#### WHAT IS REQUIRED
Which lines below contain the word "pour"? List each of them, treating uppercase and lowercase as different.

(Dataset records)
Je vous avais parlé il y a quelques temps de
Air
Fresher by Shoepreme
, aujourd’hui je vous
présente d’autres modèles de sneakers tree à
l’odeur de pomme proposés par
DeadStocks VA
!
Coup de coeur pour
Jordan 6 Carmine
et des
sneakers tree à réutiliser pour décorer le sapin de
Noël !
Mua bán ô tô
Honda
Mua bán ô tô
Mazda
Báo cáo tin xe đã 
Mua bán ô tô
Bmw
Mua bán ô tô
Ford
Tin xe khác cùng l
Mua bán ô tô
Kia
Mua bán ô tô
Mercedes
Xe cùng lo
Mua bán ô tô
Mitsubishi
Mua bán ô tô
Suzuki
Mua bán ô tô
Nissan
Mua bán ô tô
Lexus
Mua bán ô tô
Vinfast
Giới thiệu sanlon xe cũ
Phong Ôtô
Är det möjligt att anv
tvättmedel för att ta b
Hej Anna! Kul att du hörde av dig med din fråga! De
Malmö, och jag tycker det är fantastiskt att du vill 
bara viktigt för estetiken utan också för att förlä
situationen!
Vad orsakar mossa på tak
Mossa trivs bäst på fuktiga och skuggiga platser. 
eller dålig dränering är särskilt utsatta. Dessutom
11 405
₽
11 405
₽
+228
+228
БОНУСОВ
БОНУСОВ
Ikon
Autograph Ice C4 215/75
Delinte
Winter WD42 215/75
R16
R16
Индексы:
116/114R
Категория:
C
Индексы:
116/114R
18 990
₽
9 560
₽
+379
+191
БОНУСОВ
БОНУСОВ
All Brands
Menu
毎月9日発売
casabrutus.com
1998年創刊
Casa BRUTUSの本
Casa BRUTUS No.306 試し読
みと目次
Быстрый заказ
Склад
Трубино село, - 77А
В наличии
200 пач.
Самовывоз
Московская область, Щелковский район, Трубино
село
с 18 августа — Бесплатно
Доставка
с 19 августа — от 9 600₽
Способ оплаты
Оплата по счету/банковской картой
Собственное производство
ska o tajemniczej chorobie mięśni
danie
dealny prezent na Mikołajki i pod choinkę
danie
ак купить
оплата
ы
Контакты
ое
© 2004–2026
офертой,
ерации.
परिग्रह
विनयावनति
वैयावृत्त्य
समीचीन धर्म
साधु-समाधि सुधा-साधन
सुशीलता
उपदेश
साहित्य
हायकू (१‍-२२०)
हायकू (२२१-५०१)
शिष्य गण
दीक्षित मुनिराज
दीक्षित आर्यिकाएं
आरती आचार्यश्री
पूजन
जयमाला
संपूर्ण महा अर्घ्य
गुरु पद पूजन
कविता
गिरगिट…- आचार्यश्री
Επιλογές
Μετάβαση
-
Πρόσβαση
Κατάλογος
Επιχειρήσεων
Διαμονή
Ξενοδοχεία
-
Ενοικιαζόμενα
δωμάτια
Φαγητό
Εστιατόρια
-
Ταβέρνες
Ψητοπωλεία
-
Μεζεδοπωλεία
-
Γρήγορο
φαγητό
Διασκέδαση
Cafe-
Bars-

#### RESPONSE AREA
Coup de coeur pour
sneakers tree à réutiliser pour décorer le sapin de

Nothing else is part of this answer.